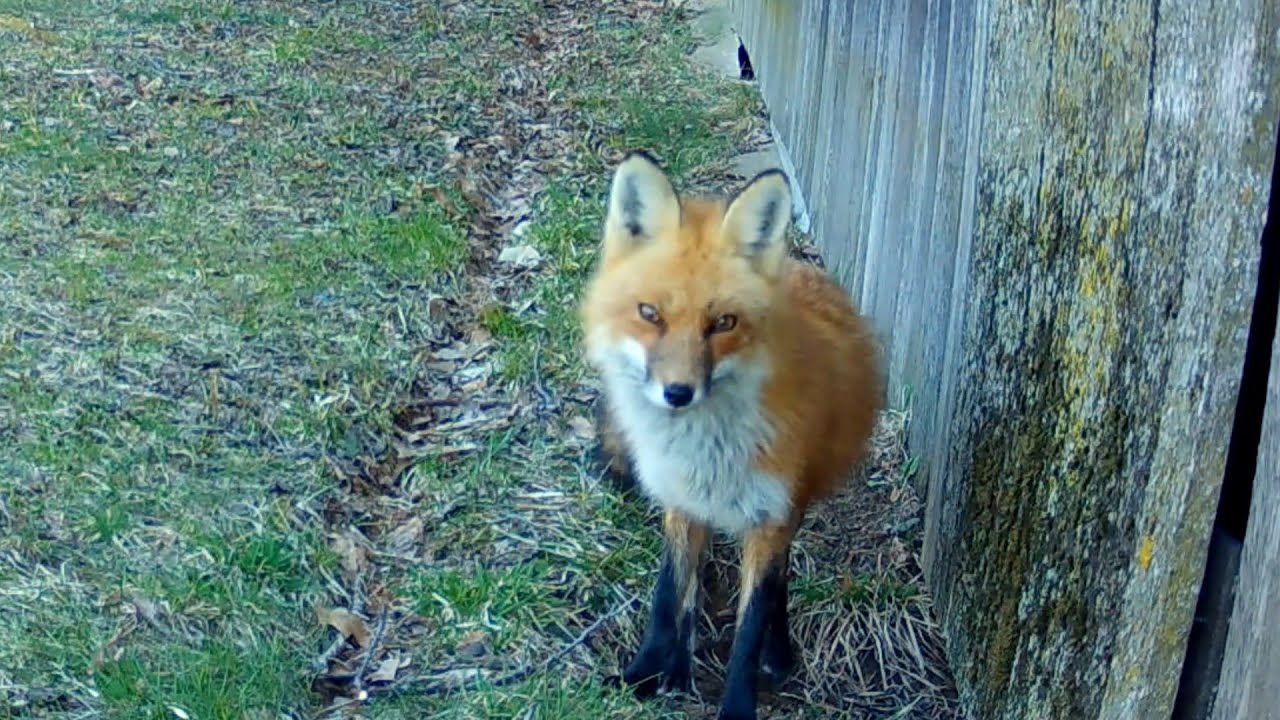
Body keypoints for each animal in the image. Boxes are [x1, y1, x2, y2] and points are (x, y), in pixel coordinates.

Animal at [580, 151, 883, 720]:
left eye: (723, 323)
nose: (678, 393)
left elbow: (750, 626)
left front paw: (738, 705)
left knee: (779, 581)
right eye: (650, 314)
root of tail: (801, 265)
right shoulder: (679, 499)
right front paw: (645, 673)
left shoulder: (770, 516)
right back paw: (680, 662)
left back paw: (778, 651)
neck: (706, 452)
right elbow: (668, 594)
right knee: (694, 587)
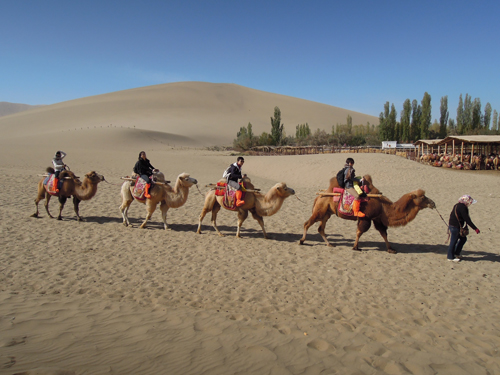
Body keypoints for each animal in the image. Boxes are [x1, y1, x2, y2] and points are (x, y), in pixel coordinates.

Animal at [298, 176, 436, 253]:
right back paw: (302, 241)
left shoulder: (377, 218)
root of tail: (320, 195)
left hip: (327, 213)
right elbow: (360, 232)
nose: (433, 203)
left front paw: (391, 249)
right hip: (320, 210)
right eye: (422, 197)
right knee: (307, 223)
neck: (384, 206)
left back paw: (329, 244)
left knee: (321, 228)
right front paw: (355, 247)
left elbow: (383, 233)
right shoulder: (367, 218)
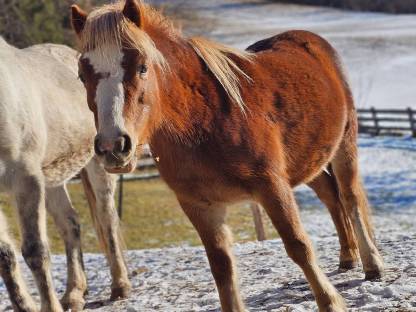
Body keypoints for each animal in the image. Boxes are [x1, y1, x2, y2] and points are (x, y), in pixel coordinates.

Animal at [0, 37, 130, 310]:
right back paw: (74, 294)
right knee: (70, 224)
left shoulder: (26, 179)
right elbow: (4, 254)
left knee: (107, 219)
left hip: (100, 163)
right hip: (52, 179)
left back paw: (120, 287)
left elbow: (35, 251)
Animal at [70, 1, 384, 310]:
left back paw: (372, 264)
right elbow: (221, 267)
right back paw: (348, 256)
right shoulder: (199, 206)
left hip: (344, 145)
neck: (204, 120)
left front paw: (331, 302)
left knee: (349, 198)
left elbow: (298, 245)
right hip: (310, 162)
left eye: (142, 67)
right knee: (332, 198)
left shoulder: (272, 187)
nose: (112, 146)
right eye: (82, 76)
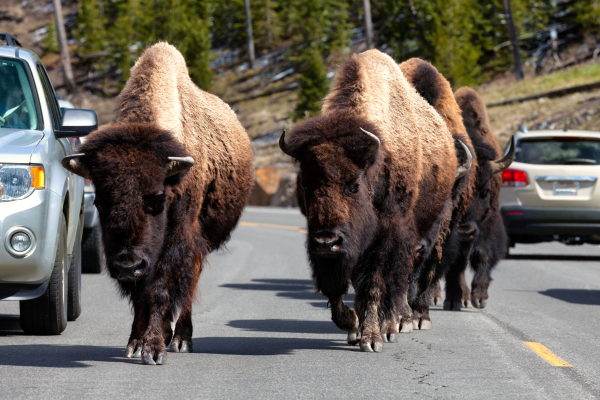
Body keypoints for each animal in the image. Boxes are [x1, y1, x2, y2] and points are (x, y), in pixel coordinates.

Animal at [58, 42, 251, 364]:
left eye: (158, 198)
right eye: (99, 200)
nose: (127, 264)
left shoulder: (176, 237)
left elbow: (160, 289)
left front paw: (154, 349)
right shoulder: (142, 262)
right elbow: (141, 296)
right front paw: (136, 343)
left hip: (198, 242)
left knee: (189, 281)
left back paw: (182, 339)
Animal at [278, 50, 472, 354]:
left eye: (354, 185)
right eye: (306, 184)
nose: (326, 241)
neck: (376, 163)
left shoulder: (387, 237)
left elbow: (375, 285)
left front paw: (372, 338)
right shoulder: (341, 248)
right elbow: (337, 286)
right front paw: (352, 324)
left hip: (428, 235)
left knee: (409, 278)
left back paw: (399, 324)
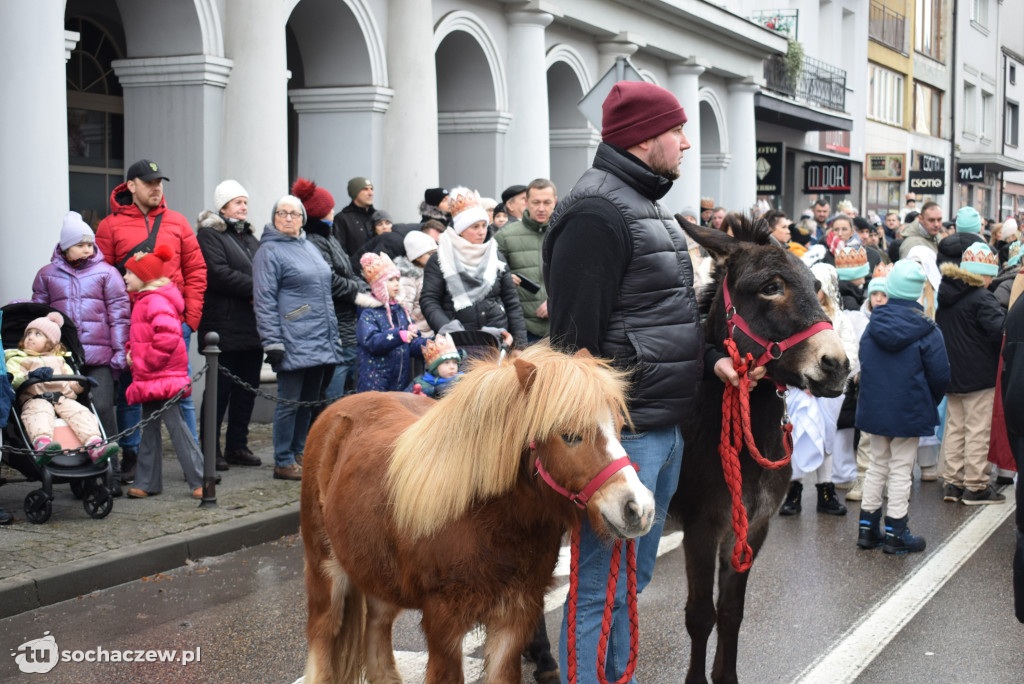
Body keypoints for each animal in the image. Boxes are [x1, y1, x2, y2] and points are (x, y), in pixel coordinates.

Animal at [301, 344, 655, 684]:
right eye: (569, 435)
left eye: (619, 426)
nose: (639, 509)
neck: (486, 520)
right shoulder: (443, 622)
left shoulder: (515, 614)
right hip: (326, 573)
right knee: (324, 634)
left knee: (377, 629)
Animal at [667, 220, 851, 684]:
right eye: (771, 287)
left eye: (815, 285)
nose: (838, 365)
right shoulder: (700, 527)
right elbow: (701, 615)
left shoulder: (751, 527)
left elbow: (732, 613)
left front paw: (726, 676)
■ ■ ■ ■ ■ ■ ■
Write the "right shoulder: (443, 622)" line and all later lines exactly. Stop at the end of the data.

right shoulder: (443, 622)
left shoulder: (515, 614)
right hip: (326, 573)
right knee: (324, 634)
left knee: (377, 629)
Animal at [667, 220, 851, 684]:
right eye: (771, 287)
left eye: (815, 285)
nose: (838, 365)
right shoulder: (700, 527)
right elbow: (701, 615)
left shoulder: (751, 527)
left elbow: (732, 613)
left front paw: (726, 676)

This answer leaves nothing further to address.